BEDSIDE MANNER: Before the war in Iraq started, Monitor contributor Nicholas Blanford had talked with men in Beirut - where Nick lives - about their plans to help in the fight against the US. So when Nick traveled to Syria, he hoped to talk to someone there who had actually made the journey (page 1). Some asking around brought him to the hospital bedside of Fahd. The "very ordinary" 18-year-old - who left home without telling his parents - would not talk with the Arab network Al Jazeera, but was willing to talk with Nick, a foreigner, as he recovered from wounds that have left him partially paralyzed.

The teenager's trip had devastated his parents, says Nick. "When Fahd arrived at the hospital, he called his family and simply told them to come get him. The father and uncle drove two hours to Damascus. They knew nothing of his condition.

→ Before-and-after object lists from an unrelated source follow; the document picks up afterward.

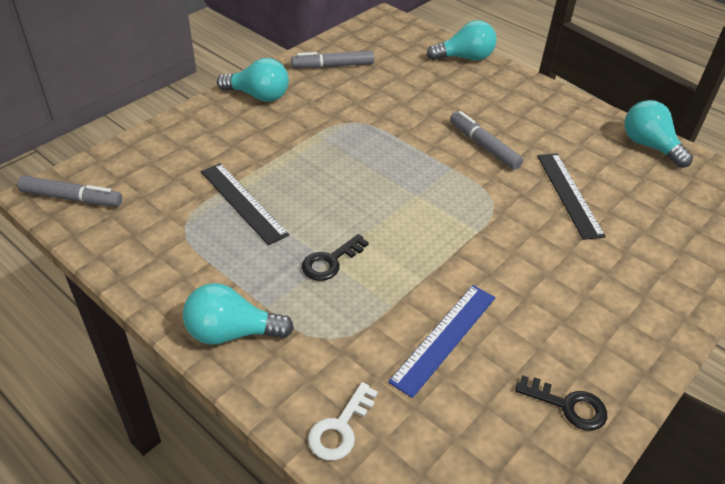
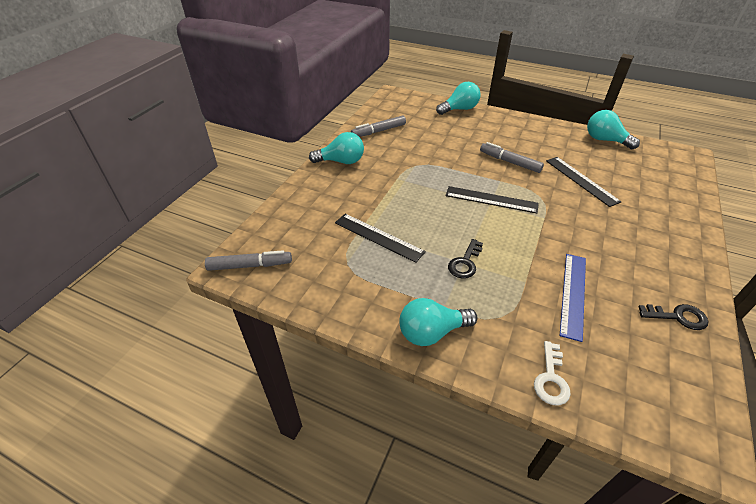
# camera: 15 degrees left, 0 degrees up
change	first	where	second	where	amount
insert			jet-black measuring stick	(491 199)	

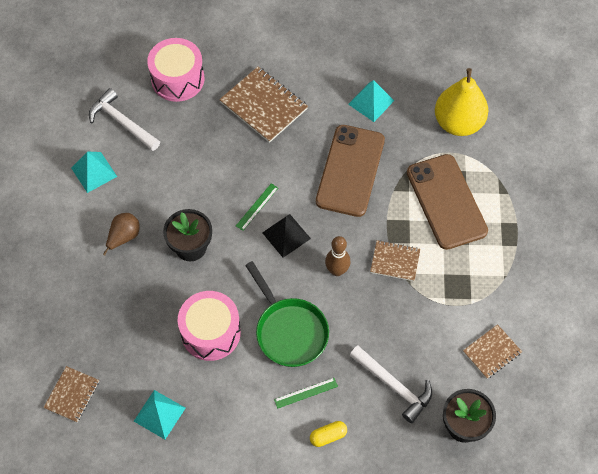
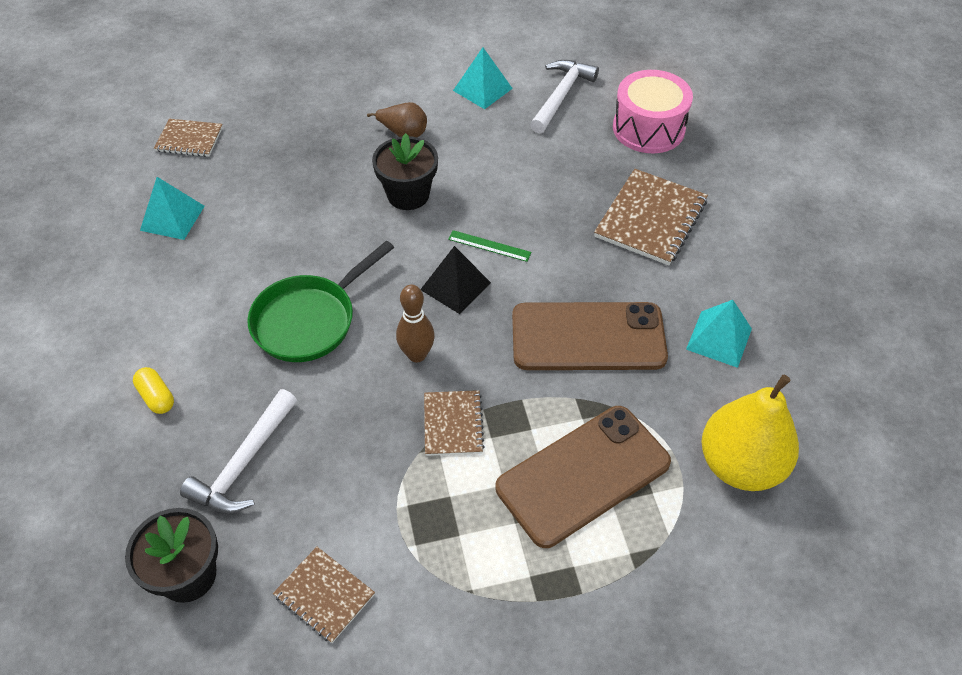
# camera: 75 degrees right, 10 degrees down
change	first	where	second	where	amount
delete	rosy toy drum	(210 332)			
delete	green measuring stick	(306 393)			

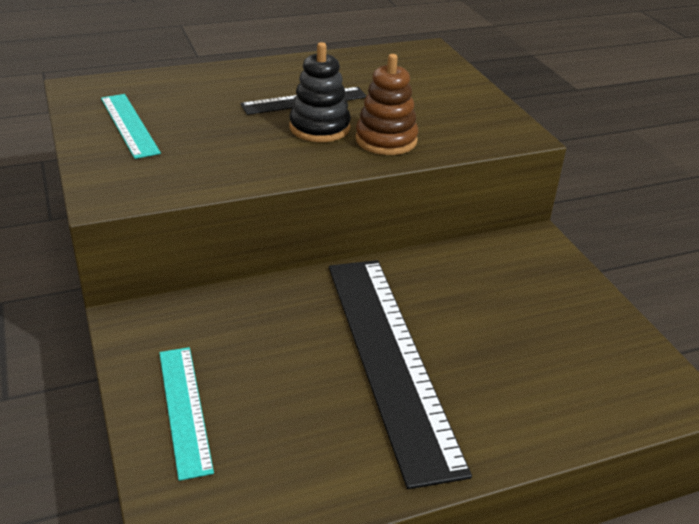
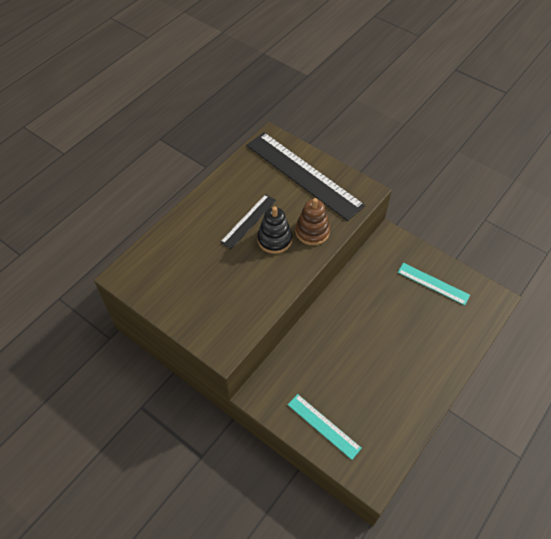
# camera: 30 degrees left, 20 degrees up
change	first	where	second	where	amount
move	teal measuring stick	(129 125)		(433 283)	
move	jet-black measuring stick	(390 359)		(303 175)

Fahd, who was otherwise quite chatty, choked up as he told of the moment when desperately saddened father realized that his oldest son, in whom an Arab father puts all his aspirations, was now crippled."

Nick says the vast majority of volunteers saw this as their Islamic duty. "So all these guys ran off to the pan-Arab cause, and are now deeply disillusioned by Iraq's quick collapse. It raises the question of how they will handle this sense of humiliation in the future - whether they will be fodder for militancy."

STAY TUNED: Just after the fall of the Iraqi city of Kirkuk, the Monitor's Ilene Prusher was working on her laptop computer when a resident approached her.

"She asked me if my computer was the Internet," Ilene says. "I said no, but that it could give you access to the Internet. She was really interested, but didn't really know what the Internet was."

Ilene started with the basics - like explaining what a laptop was. "She was amazed to see me working with no plugs. She kept saying, I've never seen these things. We've been kept in this primitive society, and we don't know anything."